CHE OBIETTIVO VORRESTE RAGGIUNGERE CON “FLESH IS HEIR”?
“Abbiamo già raggiunto il nostro obiettivo principale, che era quello di pubblicare il miglior album possibile che ci rappresentasse in quel dato momento. Volevamo un lavoro onesto ed originale e certamente abbiamo centrato l’obiettivo. Vorremmo poi fare arrivare la nostra musica dentro il maggior numero di orecchie possibile e magari ispirare qualcuno così come altre band hanno ispirato noi”.

COSA CI PUOI DIRE DEI VOSTRI PROSSIMI APPUNTAMENTI LIVE?
“Supporteremo i Cradle Of Filth in Australia e in estate intraprenderemo un headliner tour sempre qui a casa nostra. Speriamo di riuscire a tornare in Europa a fine anno e ci piacerebbe esplorare nuovi mercati come Asia e Sud America, anche se tutto dipende dal tipo di tour e dal periodo”.

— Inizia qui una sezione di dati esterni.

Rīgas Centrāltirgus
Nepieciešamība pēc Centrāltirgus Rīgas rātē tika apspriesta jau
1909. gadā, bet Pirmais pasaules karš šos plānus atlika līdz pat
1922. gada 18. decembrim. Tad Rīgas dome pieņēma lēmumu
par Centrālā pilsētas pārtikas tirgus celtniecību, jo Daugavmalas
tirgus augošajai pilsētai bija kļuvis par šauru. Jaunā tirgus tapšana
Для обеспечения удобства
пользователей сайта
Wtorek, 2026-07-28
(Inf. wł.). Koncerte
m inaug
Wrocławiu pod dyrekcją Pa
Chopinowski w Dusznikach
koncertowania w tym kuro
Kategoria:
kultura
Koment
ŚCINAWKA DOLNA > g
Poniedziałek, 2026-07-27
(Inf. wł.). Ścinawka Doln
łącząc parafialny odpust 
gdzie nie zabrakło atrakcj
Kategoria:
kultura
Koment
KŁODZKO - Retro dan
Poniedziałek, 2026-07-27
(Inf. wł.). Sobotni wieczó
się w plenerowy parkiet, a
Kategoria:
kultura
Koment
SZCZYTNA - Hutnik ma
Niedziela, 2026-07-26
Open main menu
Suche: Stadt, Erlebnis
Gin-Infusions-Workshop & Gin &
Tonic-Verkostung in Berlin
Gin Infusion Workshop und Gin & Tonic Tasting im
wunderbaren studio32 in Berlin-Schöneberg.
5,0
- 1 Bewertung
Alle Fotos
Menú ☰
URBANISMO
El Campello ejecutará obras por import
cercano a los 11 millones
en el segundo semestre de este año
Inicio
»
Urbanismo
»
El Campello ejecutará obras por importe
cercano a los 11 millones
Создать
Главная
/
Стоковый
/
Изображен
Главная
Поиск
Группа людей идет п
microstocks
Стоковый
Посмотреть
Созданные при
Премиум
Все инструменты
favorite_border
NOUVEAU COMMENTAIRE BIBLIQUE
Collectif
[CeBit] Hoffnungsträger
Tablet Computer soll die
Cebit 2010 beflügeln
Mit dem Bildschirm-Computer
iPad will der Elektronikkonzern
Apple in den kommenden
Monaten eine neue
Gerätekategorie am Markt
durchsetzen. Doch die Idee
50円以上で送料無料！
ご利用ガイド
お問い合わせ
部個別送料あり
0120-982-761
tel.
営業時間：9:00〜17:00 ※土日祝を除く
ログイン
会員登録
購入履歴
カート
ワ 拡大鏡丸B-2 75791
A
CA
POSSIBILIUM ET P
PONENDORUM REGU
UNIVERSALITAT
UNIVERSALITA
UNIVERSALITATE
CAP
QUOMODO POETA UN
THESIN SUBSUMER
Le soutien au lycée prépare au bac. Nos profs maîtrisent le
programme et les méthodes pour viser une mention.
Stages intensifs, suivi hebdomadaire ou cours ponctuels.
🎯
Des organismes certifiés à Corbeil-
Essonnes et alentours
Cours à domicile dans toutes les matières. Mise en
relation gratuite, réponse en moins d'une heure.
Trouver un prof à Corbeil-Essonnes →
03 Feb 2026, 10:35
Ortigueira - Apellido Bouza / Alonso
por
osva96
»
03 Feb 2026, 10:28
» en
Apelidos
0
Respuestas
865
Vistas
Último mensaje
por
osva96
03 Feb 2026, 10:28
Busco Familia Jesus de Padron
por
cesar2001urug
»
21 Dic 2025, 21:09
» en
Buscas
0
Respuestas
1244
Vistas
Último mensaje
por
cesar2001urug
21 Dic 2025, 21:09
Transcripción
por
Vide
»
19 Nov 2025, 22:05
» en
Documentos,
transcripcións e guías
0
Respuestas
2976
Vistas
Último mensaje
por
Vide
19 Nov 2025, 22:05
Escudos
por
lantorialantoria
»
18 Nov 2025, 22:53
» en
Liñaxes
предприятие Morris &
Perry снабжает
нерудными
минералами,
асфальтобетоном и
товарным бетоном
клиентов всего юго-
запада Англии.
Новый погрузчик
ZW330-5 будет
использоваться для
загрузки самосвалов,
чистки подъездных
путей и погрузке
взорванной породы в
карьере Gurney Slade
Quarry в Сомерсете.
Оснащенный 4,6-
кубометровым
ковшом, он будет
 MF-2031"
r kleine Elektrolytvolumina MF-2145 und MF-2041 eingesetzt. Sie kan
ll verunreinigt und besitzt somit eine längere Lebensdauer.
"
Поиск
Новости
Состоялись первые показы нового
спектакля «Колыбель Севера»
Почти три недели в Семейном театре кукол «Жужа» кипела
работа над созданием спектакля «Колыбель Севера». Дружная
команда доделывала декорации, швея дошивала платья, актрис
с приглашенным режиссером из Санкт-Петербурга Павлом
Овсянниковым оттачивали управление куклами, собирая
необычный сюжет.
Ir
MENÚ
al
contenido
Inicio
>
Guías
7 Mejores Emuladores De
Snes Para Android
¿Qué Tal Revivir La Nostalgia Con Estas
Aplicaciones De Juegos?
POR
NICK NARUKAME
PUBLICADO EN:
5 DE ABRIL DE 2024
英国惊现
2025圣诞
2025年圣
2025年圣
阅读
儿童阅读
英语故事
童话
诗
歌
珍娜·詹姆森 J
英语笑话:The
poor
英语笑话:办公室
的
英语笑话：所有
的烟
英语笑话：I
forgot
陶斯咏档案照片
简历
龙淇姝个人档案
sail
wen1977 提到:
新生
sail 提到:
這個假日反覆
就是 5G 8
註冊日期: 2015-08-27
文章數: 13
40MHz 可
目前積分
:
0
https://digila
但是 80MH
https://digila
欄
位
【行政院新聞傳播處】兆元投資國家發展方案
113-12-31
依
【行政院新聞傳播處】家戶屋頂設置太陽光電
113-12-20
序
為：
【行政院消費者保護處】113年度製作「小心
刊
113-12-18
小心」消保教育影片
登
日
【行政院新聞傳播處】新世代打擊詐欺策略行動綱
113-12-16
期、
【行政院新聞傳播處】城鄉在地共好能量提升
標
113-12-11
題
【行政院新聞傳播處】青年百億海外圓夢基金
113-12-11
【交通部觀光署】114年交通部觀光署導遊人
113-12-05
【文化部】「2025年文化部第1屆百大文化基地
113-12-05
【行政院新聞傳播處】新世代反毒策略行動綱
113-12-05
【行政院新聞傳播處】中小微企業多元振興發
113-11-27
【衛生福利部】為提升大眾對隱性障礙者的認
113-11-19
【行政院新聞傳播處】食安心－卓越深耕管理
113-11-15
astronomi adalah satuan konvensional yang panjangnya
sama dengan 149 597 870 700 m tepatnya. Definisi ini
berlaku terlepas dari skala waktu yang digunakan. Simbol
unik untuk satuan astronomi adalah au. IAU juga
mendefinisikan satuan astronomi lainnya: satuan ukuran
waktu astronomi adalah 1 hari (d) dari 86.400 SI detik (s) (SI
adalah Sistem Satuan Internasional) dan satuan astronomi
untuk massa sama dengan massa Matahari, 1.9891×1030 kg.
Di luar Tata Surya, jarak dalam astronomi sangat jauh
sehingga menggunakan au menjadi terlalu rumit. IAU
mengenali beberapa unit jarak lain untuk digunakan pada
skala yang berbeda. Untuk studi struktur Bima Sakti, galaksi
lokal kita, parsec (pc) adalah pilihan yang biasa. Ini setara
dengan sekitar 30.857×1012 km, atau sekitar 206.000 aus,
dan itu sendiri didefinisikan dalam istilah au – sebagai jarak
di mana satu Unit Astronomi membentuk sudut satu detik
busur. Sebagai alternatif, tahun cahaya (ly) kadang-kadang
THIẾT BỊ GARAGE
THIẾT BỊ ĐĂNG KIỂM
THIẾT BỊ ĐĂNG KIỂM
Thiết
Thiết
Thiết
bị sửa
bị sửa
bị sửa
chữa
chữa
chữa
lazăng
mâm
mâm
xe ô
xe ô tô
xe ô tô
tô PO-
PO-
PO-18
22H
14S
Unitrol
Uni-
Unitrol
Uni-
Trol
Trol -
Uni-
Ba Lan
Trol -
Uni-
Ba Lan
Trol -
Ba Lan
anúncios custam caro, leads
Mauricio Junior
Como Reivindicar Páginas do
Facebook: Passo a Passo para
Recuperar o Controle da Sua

E’ DIFFICILE RIPROPORRE I VOSTRI BRANI DAL VIVO?
“Certamente non è facile. Stiamo ancora lavorando molto sui nuovi brani per riproporli live al meglio. Non registriamo in presa diretta e quindi non abbiamo mai suonato dal vivo le canzoni di ‘Flesh Is Heir’. Il lato negativo del nostro metodo di lavoro sperimentale è proprio la difficoltà in sede live. Tecnicamente cerchiamo di rimanere al passo con i tempi con l’effettistica da utilizzare in concerto, in modo da poterci facilitare il lavoro. E’ difficile ma anche degno di nota e crediamo di farlo bene”.

TROVATE ESALTANTE O STANCANTE LA VITA ON THE ROAD?
“Decisamente stancante! Il tour è come le montagne russe: all’inizio è fantastico, ma dopo qualche giorno trovi qualcuno che ti vomita nei capelli e tu vuoi scendere. Ma, proprio come le montagne russe, dopo la salita c’è sempre una discesa ed  è sempre divertente. E’ dura e probante. Oltretutto abbiamo provato a scrivere mentre siamo in tour ma la cosa non fa per noi. Ci servono le menti libere e molto tempo per sperimentare e creare roba nuova. Se dovessimo comporre con la chitarrina nel furgone probabilmente saremmo molto più banali di quello che in realtà siamo”.

AVETE SUONATO CON DEICIDE, OBITUARY, SAMAEL E MOLTI ALTRI. CHE RICORDI AVETE DI QUEI TOUR?
“Abbiamo suonato con delle vere e proprie killer band! Non so se e quanto abbiamo imparato da loro. I Samael ci hanno mostrato cosa significhi la spettacolarità e la tecnica sul palco: sono fantastici tutte le sere. Abbiamo suonato insieme nel loro primo tour australiano e ricordo ancora il loro sound check. Pensavamo di essere un’ottima live band ma loro ci hanno devastato appena accesi gli strumenti. Avremmo dovuto lavorare durissimo per raggiungere quei livelli”.